The pathology is characterized by the presence of intramucosal, gas trapped empty spaces ranging between 20 and 130 nanometers in the lamina propria. These empty cavities are similar to fat but differ from lipomatosis by the absence of lipids, which can be verified by fat-specific stains. Because of this gross and microscopic similarity to fat, the lesions are referred to as pseudolipomatosis (1, 9). We also followed the same pathological landmarks to refer to our lesions as pesudolipomatosis.
We did not find a clear emphasis on the gender and age of the patients with colonic pseudolipomatosis in literature. When we talk about our patient group, we can roughly conclude that lesions were seen in a patient group that was unisex and in the fourth decade of their lives.
The pathogenesis of colonic pseudolipomatosis still remains unclear, but the lesion appears to be more of a complication of endoscopy than a real pathological entity. Some authors have suggested that this results from mechanical mucosal injury such as stretching, abrasive trauma, biopsy, or overinflation of the colon during colonoscopy, leading to the penetration of the luminal gas into the bowel wall (2, 10).

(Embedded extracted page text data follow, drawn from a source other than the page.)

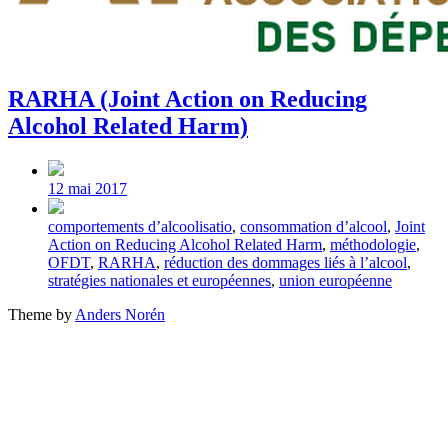
RARHA (Joint Action on Reducing
Alcohol Related Harm)
Post
date
12 mai 2017
Tagged
comportements d’alcoolisatio
,
consommation d’alcool
,
Joint
with
Action on Reducing Alcohol Related Harm
,
méthodologie
,
OFDT
,
RARHA
,
réduction des dommages liés à l’alcool
,
stratégies nationales et européennes
,
union européenne
Theme by
Anders Norén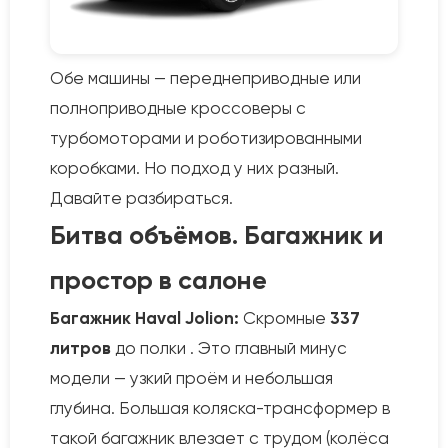
Обе машины — переднеприводные или
полноприводные кроссоверы с
турбомоторами и роботизированными
коробками. Но подход у них разный.
Давайте разбираться.
Битва объёмов. Багажник и
простор в салоне
Багажник Haval Jolion:
Скромные
337
литров
до полки . Это главный минус
модели — узкий проём и небольшая
глубина. Большая коляска-трансформер в
такой багажник влезает с трудом (колёса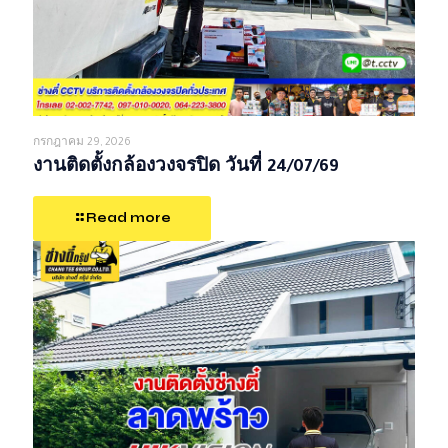
กรกฎาคม 29, 2026
งานติดตั้งกล้องวงจรปิด วันที่ 24/07/69
Read more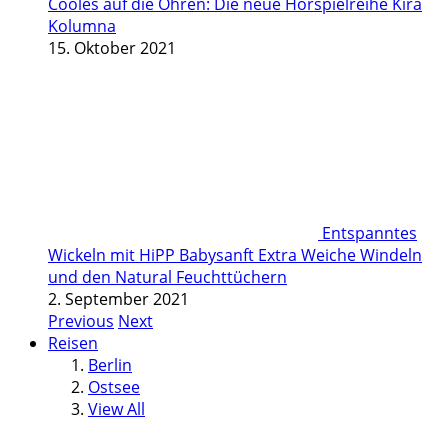
Cooles auf die Ohren: Die neue Hörspielreihe Kira
Kolumna
15. Oktober 2021
Entspanntes
Wickeln mit HiPP Babysanft Extra Weiche Windeln
und den Natural Feuchttüchern
2. September 2021
Previous
Next
Reisen
Berlin
Ostsee
View All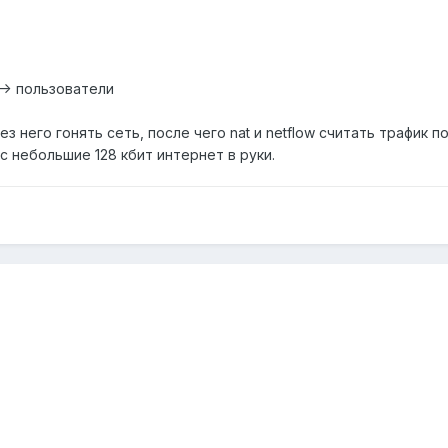
2<-> пользователи
з него гонять сеть, после чего nat и netflow считать трафик 
с небольшие 128 кбит интернет в руки.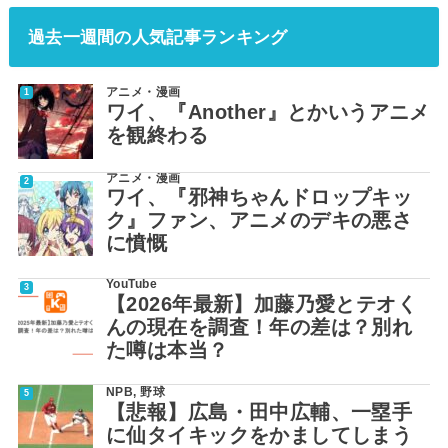
過去一週間の人気記事ランキング
アニメ・漫画
ワイ、『Another』とかいうアニメ
を観終わる
アニメ・漫画
ワイ、『邪神ちゃんドロップキッ
ク』ファン、アニメのデキの悪さ
に憤慨
YouTube
【2026年最新】加藤乃愛とテオく
んの現在を調査！年の差は？別れ
た噂は本当？
NPB
,
野球
【悲報】広島・田中広輔、一塁手
に仙タイキックをかましてしまう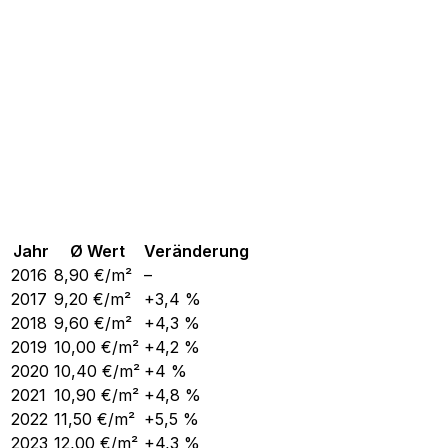
Jahr
Ø Wert
Veränderung
2016
8,90
€/m²
–
2017
9,20
€/m²
+3,4 %
2018
9,60
€/m²
+4,3 %
2019
10,00
€/m²
+4,2 %
2020
10,40
€/m²
+4 %
2021
10,90
€/m²
+4,8 %
2022
11,50
€/m²
+5,5 %
2023
12,00
€/m²
+4,3 %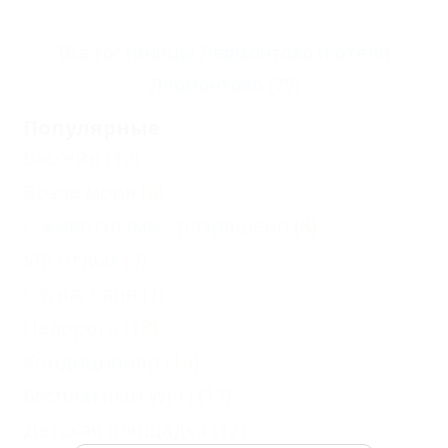
Все
гостиницы Лермонтово
и
отели
Лермонтово
(75)
Популярные
Бассейн
(12)
Возле моря
(8)
С животными - разрешено
(8)
VIP отдых
(3)
Сауна, баня
(1)
Недорого
(13)
Кондиционер
(19)
Бесплатный Wi-Fi
(17)
Детская площадка
(12)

Some other authors have also suggested that insufficient rinsing of endoscopes implicate an effect of disinfectants, especially hydrogen peroxide, in the pathogenesis of this lesion. These investigators concluded that residual hydrogen peroxide in the endoscope after rinsing was responsible for colitis and mucosal vacuolisation (7).
Because this was a retrospective study, we did not have enough data to decide on the mechanism of the lesion, but we do know and demonstrated that this is a rare lesion and many endoscopists are simply unaware of the term colonic pseudolipomatosis. Endoscopists can only suspect of the lesion by appearance and must take biopsies to assess the pathological diagnosis.
Our study highlights that although rare, this lesion must be kept in the mind of the endoscopist and that pathological examination will provide an exact diagnosis.
We hope to make this lesion well understood in light of current literature and underline the endoscopic pattern and the diagnostic difficulty.
Conclusion
Many endoscopists are unaware of the lesion, and the diagnosis is generally possible only after pathological assessment of multiple biopsies taken from suspect lesions. Here we reported and discussed colonic pseudolipomatosis incidentally found in a series of patients undergoing routine colonoscopy and underline the endoscopic pattern and diagnostic difficulty.